The future could be particularly stark for younger people. Youth employment in developed economies has only just recently returned to the levels seen before the global financial crisis of 2008/9 while, in developing economies, youth unemployment has risen steadily, creating a real risk of social unrest.

The impact on our wellbeing

Changes to working patterns are also likely to have a sustained impact on wellbeing.

The WEF report highlights how working remotely:

  • Increases the risk of isolation
  • Increases the risk of alcohol dependency and smoking
  • Can result in bad backs through poor ergonomic posture.

A positive that may come from the virus is that employers have increasingly begun to accept that they have to protect their workers to survive and thrive, and not just rely on the state. This could see a long-term change in attitude in the historic public vs private debate.

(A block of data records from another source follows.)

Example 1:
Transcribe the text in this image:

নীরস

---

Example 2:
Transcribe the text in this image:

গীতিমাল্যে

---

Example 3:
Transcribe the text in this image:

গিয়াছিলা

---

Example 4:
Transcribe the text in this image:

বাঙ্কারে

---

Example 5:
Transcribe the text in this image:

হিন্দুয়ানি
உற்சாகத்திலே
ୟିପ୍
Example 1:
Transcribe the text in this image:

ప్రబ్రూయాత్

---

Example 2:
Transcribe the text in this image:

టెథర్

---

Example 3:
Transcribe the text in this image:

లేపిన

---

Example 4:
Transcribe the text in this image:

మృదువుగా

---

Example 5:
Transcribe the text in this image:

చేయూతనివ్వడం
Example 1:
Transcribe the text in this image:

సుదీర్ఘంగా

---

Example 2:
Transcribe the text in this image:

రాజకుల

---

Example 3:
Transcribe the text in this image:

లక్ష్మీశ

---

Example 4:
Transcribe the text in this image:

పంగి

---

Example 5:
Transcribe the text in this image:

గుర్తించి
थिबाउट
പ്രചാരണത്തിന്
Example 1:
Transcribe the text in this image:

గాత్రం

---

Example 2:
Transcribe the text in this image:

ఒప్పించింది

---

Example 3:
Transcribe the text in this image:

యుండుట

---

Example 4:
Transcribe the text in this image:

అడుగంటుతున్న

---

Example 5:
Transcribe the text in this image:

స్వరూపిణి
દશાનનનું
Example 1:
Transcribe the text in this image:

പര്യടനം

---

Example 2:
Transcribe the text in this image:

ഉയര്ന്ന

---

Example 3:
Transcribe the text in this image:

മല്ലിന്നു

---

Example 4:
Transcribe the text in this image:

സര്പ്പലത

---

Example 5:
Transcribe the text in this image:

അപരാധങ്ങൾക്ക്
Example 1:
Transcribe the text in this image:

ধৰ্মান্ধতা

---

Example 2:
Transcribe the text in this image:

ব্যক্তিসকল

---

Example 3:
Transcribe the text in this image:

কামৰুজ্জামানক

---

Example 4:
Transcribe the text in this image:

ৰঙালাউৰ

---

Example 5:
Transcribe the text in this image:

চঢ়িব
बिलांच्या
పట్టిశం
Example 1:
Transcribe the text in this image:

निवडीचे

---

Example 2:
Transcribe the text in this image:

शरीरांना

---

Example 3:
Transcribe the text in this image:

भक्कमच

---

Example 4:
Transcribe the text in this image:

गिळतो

Again, young people have also been affected by the economic and societal disruptions of the lockdown. As one teenager told the BBC: “The life you thought was boring, is the life you’re hoping to get back to right now.”

A growth in inequality

The WEF concludes that: “The long-term societal impacts, such as an exacerbation of inequality and changes in consumer behaviours, the nature of work and the role of technology – both at work and home – will change our way of life forever, for us as individuals, as a workforce, and as a society.”

The timing and speed of economic recovery is likely to exacerbate inequality, mental health problems, and lack of societal cohesion. It is also likely to widen the wealth gap between young and old, as well as posing significant educational and employment challenges.

Studies have already established that the economic impact of Covid-19 has hit poorer people and those in more socially disadvantaged groups disproportionately hard. In many places, people are having to face the moral dilemma of choosing between going to work to generate income for essentials or staying at home to protect their health and that of their family.

Continued exposure to health risks faced by essential workers, who are often among the lowest paid, raises the concern of heightened death rates amongst people in these roles. This, in turn, highlights societal, income and health inequalities. 

The pandemic is also likely to result in inequalities for younger people. 

Currently 80% of the world’s students – more than 1.6 billion young people – are not attending school. And, many students in poorer communities find it hard to work at home or lack the necessary means of accessing online courses. 

The consequences of these educational inequalities, especially for girls and young women, will disadvantage them in labour markets and further exacerbate inequality.

What can businesses do to improve the long-term outlook?

The WEF argues that, from a business perspective, companies generally cannot be successful in societies that are not functioning well. So, businesses need to bring their skills and assets to help invest in a better society. 

Businesses need to focus not only on a healthcare solution, but a recovery that is focused on climate, sustainability, and on societal risks, such as inequality, mental health, the lack of societal cohesion and inclusion. If we do not do this, then the gaps in inequality – especially financial – are likely to remain and increase.

The report concludes: “As responsible businesses, we must grab this chance with both hands to help society to adapt and come back. A clean, green and sustainable recovery that allows growth to return, but with people and communities at the centre of our efforts.”